■ **WHAT THE EXERCISE ASKS**
Reproduce word for word the part of the pension-sharing comments below that runs from "12.  We were pleased" up to and including "private sector schemes.".

--- DOCUMENT SEGMENT Enclosed Below ---


    9.  We welcome the Committee's recommendation that pension providers and insurers should have the right to request medical evidence in respect of the sharing of pensions in payment, and are pleased to see that the Government will take this view into account when consulting on the secondary legislation.

    12.  We were pleased that the Committee thought courts should be given a limited discretion to cater for circumstances when the rigid use of a standard cash equivalent transfer valuation (CETV) was not appropriate. This need can arise particularly in cases where scheme benefits are steeply tiered in relation to service or seniority—an initial accrual rate of say, 100ths could be increased to 60ths and backdated on promotion. We believe that Police and Armed Forces schemes are examples, although similar bases might arise in some private sector schemes.


      It would be reasonable to assume that a member of the Police scheme would remain in service for a fairly long period, and so would receive the higher accrual rate. We think what is needed in cases of this sort is for the scheme actuary to give an opinion of the reasonable value of the benefits, bearing in mind career expectations. We therefore wonder whether the proposed remedy, that the court can adjust the shares of the CETV, will be sufficient.

    14.  We are pleased to see that the importance of considering the position of unmarried survivors is recognised.

--- End of Enclosed DOCUMENT SEGMENT ---
--- INFORMATION PROVIDED Enclosed Below ---

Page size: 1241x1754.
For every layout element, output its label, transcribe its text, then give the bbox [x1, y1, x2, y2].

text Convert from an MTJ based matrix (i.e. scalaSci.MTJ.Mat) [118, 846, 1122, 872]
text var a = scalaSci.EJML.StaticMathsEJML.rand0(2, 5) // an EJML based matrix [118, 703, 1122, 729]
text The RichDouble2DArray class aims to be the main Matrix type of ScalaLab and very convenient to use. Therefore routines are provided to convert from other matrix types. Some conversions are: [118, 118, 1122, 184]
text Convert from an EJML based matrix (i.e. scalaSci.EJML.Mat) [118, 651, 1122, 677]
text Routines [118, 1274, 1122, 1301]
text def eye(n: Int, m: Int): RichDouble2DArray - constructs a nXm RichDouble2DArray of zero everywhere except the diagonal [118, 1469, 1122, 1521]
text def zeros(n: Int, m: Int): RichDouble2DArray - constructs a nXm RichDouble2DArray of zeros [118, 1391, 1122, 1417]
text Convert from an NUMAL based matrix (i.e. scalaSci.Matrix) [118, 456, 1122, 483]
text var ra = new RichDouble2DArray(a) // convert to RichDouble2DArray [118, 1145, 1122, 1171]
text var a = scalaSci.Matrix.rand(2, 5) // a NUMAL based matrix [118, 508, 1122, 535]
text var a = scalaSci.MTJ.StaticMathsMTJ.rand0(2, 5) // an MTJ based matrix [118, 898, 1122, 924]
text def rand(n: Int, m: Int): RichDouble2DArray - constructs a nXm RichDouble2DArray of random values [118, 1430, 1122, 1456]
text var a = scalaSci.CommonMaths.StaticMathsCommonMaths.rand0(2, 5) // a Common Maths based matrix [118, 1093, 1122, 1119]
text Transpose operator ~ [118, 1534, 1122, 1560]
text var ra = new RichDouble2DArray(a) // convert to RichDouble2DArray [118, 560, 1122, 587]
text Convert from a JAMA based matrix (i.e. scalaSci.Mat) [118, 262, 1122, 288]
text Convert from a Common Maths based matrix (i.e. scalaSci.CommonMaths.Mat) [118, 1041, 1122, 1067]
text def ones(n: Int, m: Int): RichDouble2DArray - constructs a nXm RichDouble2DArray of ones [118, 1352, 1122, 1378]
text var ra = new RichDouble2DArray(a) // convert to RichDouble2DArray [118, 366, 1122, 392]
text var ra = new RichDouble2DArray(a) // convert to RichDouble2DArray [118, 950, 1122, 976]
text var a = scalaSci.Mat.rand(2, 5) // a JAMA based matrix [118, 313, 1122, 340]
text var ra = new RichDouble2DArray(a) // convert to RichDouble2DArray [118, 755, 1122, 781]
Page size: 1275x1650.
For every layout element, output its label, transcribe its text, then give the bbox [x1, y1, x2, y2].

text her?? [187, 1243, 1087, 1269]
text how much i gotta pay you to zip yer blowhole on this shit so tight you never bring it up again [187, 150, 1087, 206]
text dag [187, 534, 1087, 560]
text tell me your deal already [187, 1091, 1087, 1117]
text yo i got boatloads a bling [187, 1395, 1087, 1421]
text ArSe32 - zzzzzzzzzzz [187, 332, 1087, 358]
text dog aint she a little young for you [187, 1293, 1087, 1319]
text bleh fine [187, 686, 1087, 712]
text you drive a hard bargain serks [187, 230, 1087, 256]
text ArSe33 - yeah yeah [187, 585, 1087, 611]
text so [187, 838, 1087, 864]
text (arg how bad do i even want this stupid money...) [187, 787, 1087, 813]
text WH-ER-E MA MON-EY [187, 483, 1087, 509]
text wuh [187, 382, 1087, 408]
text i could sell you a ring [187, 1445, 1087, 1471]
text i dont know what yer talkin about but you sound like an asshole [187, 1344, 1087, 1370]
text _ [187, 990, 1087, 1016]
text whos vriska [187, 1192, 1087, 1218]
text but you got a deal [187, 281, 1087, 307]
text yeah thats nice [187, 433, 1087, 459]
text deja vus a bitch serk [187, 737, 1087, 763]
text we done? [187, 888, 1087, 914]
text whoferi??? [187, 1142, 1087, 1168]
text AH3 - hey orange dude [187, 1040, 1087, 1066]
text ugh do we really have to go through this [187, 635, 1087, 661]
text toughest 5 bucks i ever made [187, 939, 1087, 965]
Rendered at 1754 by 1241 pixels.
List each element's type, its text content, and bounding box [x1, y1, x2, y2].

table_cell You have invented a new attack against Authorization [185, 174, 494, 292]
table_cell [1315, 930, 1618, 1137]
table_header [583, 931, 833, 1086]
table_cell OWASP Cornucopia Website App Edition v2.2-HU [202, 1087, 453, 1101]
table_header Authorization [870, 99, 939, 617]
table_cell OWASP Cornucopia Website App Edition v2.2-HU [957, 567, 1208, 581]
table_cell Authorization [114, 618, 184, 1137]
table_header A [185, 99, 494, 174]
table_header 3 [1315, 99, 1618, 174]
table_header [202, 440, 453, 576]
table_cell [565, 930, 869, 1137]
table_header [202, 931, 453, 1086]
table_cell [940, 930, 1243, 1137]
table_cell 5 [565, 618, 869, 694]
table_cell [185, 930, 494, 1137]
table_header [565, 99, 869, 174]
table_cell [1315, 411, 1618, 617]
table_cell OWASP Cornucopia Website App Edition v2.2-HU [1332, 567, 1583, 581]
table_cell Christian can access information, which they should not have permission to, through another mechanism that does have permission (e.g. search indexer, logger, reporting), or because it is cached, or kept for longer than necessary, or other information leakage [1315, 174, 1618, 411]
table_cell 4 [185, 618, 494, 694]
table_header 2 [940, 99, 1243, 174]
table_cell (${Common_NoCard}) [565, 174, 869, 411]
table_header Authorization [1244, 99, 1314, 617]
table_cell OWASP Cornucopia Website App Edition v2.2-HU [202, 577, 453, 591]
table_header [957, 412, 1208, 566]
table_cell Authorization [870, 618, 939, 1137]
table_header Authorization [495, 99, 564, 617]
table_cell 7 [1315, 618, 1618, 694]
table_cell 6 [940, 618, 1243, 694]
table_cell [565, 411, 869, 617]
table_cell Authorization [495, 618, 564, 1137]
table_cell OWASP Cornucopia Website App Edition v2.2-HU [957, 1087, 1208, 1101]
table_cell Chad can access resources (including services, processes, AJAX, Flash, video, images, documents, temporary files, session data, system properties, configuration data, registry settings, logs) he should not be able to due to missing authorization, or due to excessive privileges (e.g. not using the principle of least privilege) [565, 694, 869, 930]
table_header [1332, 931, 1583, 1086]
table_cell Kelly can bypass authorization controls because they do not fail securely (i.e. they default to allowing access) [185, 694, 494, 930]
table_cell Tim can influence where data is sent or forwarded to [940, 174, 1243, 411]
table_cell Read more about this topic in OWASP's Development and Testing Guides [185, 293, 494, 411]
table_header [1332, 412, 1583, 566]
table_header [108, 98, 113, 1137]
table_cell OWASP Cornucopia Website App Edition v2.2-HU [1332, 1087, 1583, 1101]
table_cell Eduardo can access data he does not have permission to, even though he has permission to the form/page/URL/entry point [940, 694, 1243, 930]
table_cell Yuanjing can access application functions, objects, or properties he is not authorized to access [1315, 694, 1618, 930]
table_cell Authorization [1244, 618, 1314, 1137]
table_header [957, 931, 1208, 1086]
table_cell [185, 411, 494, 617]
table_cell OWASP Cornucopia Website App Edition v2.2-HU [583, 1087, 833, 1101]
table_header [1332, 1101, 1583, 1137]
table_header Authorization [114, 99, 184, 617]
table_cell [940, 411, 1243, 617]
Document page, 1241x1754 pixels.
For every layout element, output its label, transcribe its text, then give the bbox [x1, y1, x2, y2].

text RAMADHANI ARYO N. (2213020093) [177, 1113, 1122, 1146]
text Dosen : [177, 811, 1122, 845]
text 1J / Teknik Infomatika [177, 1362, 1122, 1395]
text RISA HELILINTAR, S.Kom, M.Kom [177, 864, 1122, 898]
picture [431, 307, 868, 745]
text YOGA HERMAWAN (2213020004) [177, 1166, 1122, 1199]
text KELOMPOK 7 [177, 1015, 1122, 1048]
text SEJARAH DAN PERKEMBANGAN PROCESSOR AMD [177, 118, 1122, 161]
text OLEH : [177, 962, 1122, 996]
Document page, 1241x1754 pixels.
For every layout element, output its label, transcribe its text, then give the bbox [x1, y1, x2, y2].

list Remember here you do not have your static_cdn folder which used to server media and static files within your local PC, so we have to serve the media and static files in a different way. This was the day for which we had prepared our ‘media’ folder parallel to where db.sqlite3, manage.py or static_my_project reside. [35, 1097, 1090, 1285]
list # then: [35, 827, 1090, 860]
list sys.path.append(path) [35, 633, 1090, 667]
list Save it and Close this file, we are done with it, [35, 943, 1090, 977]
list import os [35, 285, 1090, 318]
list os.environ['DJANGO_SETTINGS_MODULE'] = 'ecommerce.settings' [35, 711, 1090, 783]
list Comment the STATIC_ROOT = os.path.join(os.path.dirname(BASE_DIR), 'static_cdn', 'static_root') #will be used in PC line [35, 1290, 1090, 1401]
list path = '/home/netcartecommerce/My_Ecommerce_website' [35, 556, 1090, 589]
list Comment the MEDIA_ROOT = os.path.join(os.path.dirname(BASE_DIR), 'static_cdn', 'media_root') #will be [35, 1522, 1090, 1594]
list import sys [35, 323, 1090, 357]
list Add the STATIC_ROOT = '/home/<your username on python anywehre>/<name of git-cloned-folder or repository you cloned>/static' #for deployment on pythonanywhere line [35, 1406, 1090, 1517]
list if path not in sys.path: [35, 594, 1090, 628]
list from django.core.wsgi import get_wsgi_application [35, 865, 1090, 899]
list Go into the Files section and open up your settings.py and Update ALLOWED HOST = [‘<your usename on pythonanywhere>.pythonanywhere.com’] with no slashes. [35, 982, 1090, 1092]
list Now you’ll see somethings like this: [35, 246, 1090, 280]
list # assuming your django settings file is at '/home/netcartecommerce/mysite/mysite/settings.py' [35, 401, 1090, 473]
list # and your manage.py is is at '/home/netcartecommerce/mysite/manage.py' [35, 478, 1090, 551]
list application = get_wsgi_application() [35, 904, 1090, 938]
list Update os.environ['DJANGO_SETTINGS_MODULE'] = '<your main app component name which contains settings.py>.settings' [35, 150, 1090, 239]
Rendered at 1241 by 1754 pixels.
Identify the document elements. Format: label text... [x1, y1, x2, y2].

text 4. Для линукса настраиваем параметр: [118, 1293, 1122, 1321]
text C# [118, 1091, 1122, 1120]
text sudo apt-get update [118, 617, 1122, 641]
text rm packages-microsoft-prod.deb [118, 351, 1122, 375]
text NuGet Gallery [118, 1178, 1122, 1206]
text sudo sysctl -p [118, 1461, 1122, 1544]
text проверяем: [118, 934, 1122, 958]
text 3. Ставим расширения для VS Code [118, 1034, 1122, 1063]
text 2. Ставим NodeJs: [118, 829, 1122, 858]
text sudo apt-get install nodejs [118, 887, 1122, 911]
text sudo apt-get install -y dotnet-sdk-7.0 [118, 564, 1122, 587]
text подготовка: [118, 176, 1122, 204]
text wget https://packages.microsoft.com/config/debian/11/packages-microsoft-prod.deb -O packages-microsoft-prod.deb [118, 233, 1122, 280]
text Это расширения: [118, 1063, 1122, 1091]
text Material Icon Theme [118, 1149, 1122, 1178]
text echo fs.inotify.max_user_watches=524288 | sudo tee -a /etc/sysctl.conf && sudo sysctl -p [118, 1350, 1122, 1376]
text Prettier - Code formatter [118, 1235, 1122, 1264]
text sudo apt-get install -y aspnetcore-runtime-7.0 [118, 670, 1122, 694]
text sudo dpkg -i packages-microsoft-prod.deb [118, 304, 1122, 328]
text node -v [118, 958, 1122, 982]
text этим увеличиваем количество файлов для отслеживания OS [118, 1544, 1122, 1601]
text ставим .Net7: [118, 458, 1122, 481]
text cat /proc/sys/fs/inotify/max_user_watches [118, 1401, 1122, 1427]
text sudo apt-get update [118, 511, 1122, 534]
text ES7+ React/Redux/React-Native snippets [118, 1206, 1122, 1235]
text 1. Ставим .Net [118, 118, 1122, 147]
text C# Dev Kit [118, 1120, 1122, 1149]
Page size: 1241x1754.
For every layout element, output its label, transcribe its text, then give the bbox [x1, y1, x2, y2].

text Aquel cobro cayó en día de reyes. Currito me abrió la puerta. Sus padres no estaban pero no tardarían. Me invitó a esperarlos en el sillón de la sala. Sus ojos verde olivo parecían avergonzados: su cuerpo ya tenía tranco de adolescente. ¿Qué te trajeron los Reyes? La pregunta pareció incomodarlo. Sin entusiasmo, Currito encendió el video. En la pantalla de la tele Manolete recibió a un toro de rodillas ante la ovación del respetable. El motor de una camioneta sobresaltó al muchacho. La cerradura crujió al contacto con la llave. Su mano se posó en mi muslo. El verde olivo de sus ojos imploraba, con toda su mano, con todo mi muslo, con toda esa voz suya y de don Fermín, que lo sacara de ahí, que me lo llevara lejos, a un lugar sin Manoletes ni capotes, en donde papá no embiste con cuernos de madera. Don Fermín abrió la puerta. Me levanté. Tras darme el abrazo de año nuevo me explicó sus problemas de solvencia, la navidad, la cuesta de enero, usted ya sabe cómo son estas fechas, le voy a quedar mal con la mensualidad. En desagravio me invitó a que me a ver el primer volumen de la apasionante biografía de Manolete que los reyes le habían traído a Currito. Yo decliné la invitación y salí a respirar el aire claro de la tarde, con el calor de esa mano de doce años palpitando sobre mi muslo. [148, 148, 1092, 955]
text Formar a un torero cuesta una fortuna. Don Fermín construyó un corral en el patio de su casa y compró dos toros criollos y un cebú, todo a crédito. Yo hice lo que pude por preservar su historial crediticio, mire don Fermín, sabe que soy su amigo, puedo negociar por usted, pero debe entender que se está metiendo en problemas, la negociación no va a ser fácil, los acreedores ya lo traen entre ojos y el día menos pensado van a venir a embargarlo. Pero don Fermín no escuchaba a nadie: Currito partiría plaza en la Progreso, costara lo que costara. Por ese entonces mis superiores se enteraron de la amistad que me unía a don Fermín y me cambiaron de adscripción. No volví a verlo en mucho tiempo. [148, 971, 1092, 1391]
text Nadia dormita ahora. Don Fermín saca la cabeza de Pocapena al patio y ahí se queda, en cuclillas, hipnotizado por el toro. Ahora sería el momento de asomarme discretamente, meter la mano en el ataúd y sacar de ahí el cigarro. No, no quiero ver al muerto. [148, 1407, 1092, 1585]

--- End of Enclosed INFORMATION PROVIDED ---

■ **ANSWER AREA**
12.  We were pleased that the Committee thought courts should be given a limited discretion to cater for circumstances when the rigid use of a standard cash equivalent transfer valuation (CETV) was not appropriate. This need can arise particularly in cases where scheme benefits are steeply tiered in relation to service or seniority—an initial accrual rate of say, 100ths could be increased to 60ths and backdated on promotion. We believe that Police and Armed Forces schemes are examples, although similar bases might arise in some private sector schemes.